Il y a aussi M. et N., 15 ans tous les deux ! Ils sont sympas et demandent à me voir dès qu’ils arrivent ! Mais qu’est-ce qu’ils sont maladroits, c’est une catastrophe ! Ils ne savent pas jouer sans être gauches, mais j’ai l’impression que d’une fois à l’autre, ils font de plus en plus attention à moi et du coup, attention à eux aussi ! W., 14 ans, est très touchant ! Au début de sa prise en charge, il était reclus dans sa chambre, il ne voulait pas venir au service, car il n’avait confiance en personne. On lui a parlé de moi, de ma présence ici, et il a accepté de sortir de chez lui pour me rencontrer ! Quel honneur pour moi ! Je lui ai bien rendu son élan envers moi en l’accueillant avec toute ma bienveillance et ma bonne humeur.

On discute beaucoup tous les deux, je crois qu’il est très intelligent (comment on les appelle déjà ? Ah oui, les zèbres !) et que personne ne le comprend.
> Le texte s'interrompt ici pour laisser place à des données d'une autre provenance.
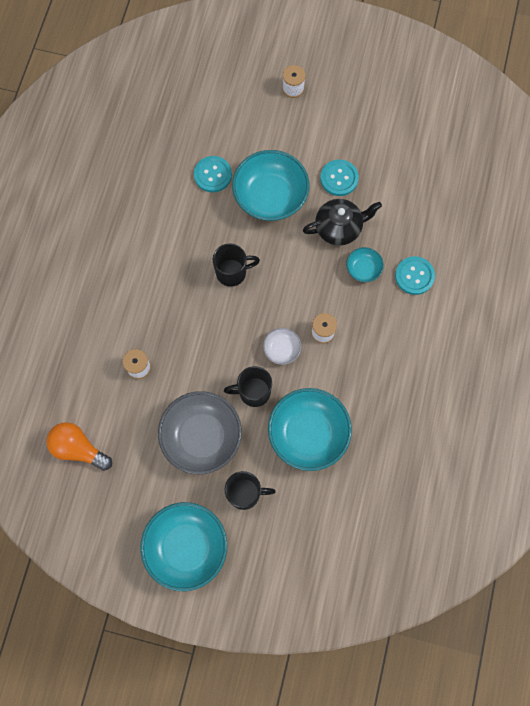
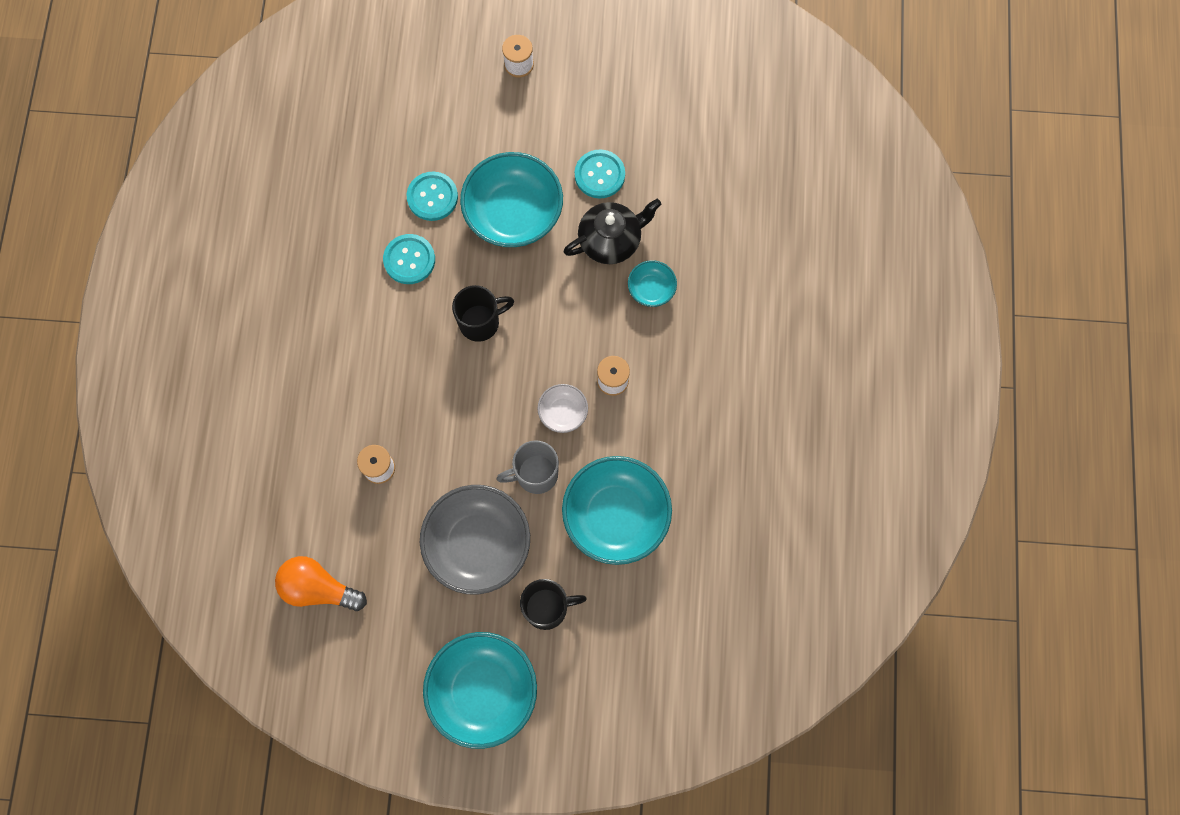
camera: 10 degrees left, 0 degrees up
black mug [224,366,272,407] -> grey mug [496,440,559,494]
turquoise button [395,256,435,295] -> turquoise button moved to [383,234,435,284]

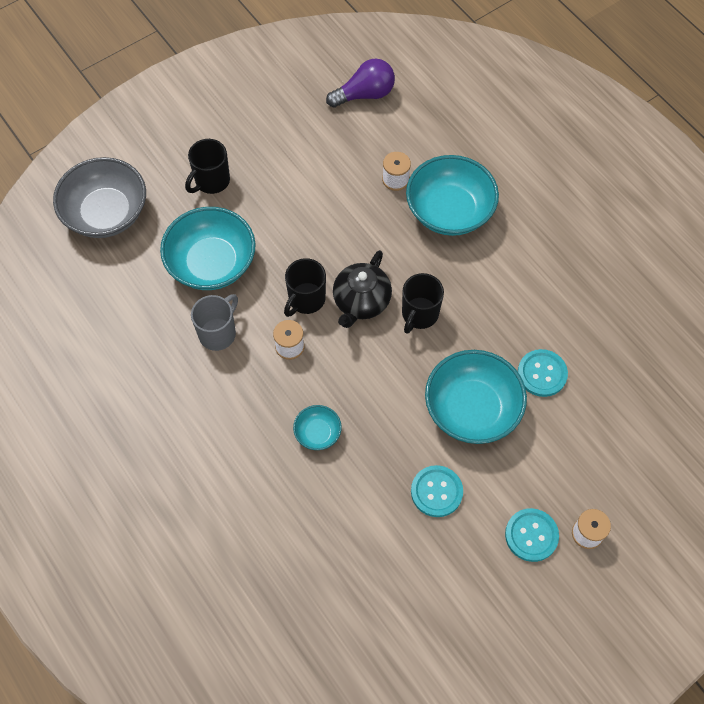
camera: 140 degrees right, 10 degrees down
orange light bulb [275,556,367,611] -> purple light bulb [326,58,395,108]
turquoise button [383,234,435,284] -> turquoise button moved to [505,508,559,562]
grey bowl [420,485,530,595] -> grey bowl moved to [53,157,146,238]
turquoise bowl [423,632,537,749] -> turquoise bowl moved to [406,155,499,236]
grey mug [496,440,559,494] -> grey mug moved to [191,294,238,351]
white bowl [537,384,588,433] -> black mug [284,258,326,317]
black teapot [564,199,661,264] -> black teapot moved to [333,250,392,328]

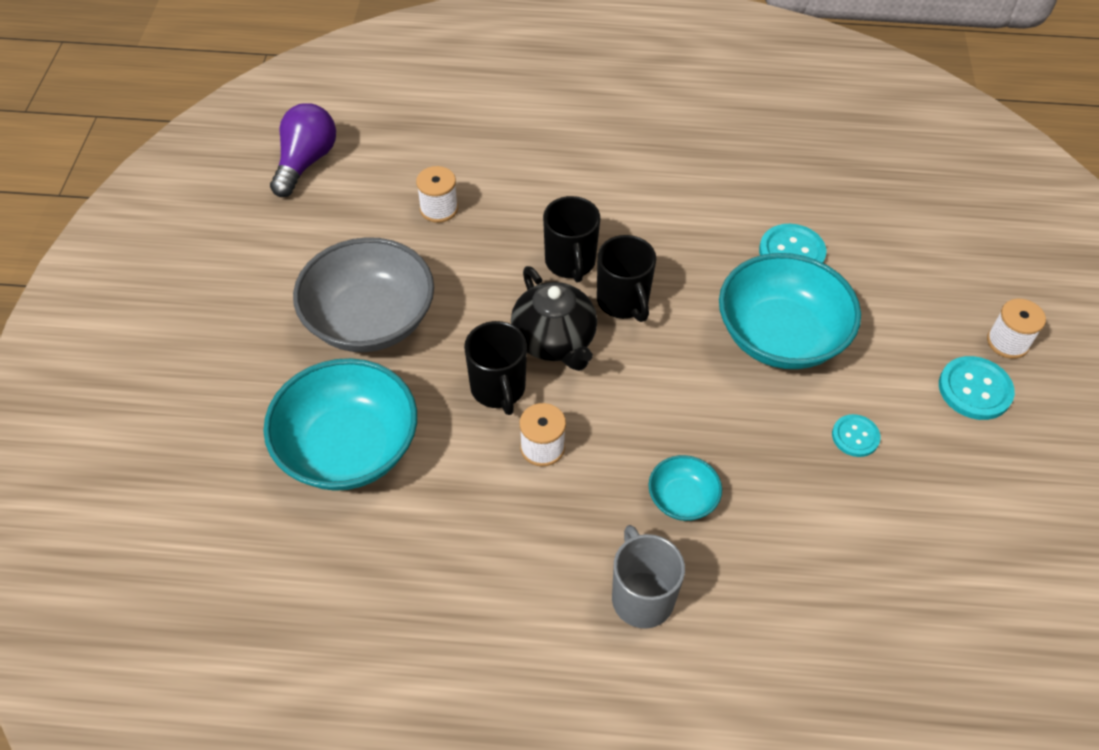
camera: 50 degrees left, 10 degrees down
grey bowl [53,157,146,238] -> grey bowl moved to [293,237,434,352]
black mug [185,139,230,194] -> black mug moved to [543,196,600,283]
grey mug [191,294,238,351] -> grey mug moved to [612,525,685,629]
turquoise bowl [406,155,499,236] -> none
turquoise button [411,465,463,517] -> turquoise button [832,414,881,457], size x0.63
Moi je l’écoute et je crois qu’il aime ça !

Enfin, il y a A., 15 ans. On a appris à se connaître et à s’apprivoiser l’un l’autre, c’est trop rigolo notre histoire ! Au début quelque chose chez moi l’effrayait, mais elle s’intéressait quand même à moi! Puis un jour, elle était triste de partir en week-end avec d’autres jeunes et que je reste seule. Elle m’a proposé de me joindre au groupe et j’ai accepté avec plaisir. Je ne m’attendais pas du tout à ce qu’elle fasse preuve d’empathie à mon égard, la vie et les jeunes que je rencontre sont pleins de surprises ! En revanche, depuis ce week-end entre filles (que j’ai adoré, car j’ai été choyé), A. utilise le féminin pour parler de moi ! Je n’arrête pas de lui demander pourquoi elle fait ça, mais elle ne me répond pas… Je pense qu’elle a du mal à conjuguer au masculin la tendresse et l’affection que je lui procure…

J’adore ma vie, j’adore mon quotidien !

Je m’appelle Touline. Je suis un chat. Le chat de l’équipe d’AEMO-I du SIOAE 93.